Top of EXCERPTED RECORDS

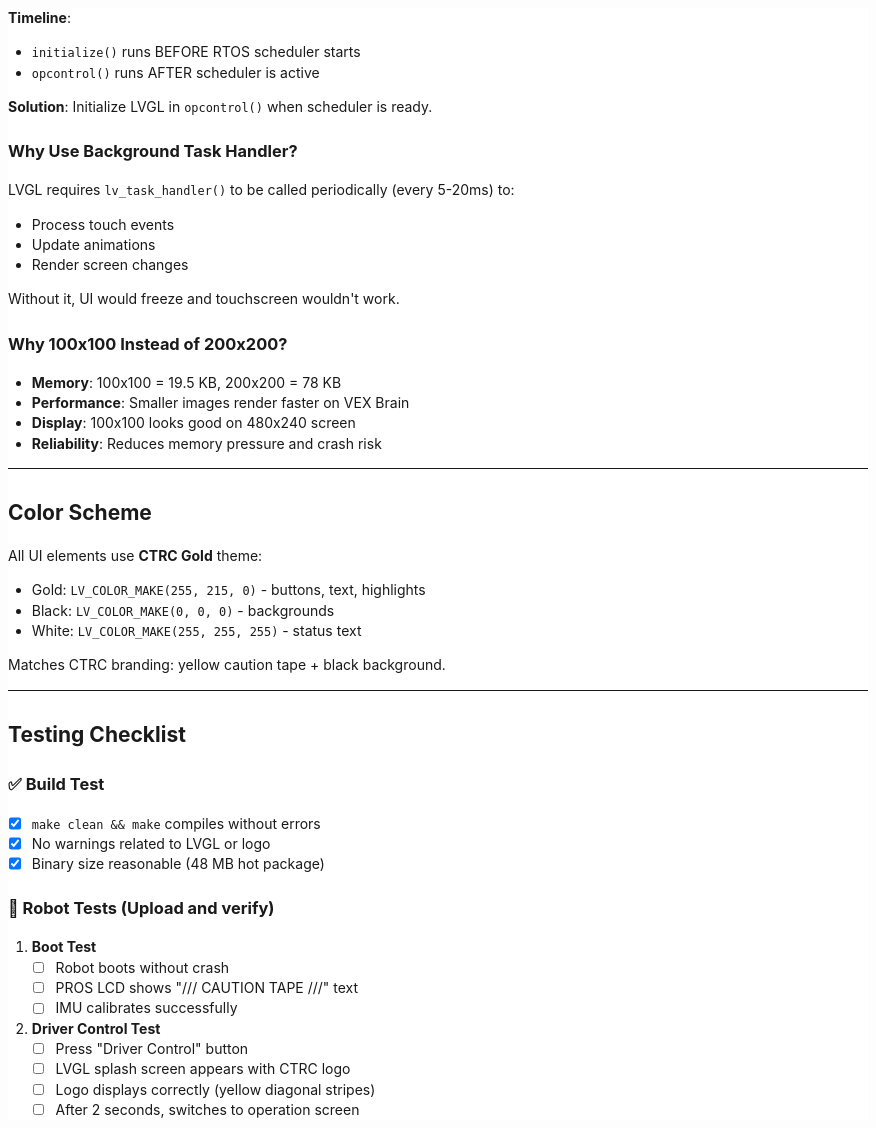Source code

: **Timeline**:
- `initialize()` runs BEFORE RTOS scheduler starts
- `opcontrol()` runs AFTER scheduler is active

**Solution**: Initialize LVGL in `opcontrol()` when scheduler is ready.

### Why Use Background Task Handler?
LVGL requires `lv_task_handler()` to be called periodically (every 5-20ms) to:
- Process touch events
- Update animations
- Render screen changes

Without it, UI would freeze and touchscreen wouldn't work.

### Why 100x100 Instead of 200x200?
- **Memory**: 100x100 = 19.5 KB, 200x200 = 78 KB
- **Performance**: Smaller images render faster on VEX Brain
- **Display**: 100x100 looks good on 480x240 screen
- **Reliability**: Reduces memory pressure and crash risk

---

## Color Scheme

All UI elements use **CTRC Gold** theme:
- Gold: `LV_COLOR_MAKE(255, 215, 0)` - buttons, text, highlights
- Black: `LV_COLOR_MAKE(0, 0, 0)` - backgrounds
- White: `LV_COLOR_MAKE(255, 255, 255)` - status text

Matches CTRC branding: yellow caution tape + black background.

---

## Testing Checklist

### ✅ Build Test
- [x] `make clean && make` compiles without errors
- [x] No warnings related to LVGL or logo
- [x] Binary size reasonable (48 MB hot package)

### 🔲 Robot Tests (Upload and verify)
1. **Boot Test**
   - [ ] Robot boots without crash
   - [ ] PROS LCD shows "/// CAUTION TAPE ///" text
   - [ ] IMU calibrates successfully

2. **Driver Control Test**
   - [ ] Press "Driver Control" button
   - [ ] LVGL splash screen appears with CTRC logo
   - [ ] Logo displays correctly (yellow diagonal stripes)
   - [ ] After 2 seconds, switches to operation screen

Bottom of EXCERPTED RECORDS

WHAT THE TASK REQUIRES> Output as a JSON list of strings the lines starting with the line that contains "### Why Use Background Task Handler?" and going on through the line that contains "Without it, UI", one string per line, with blank lines omitted.

ANSWER BOX>
[
  "### Why Use Background Task Handler?",
  "LVGL requires `lv_task_handler()` to be called periodically (every 5-20ms) to:",
  "- Process touch events",
  "- Update animations",
  "- Render screen changes",
  "Without it, UI would freeze and touchscreen wouldn't work."
]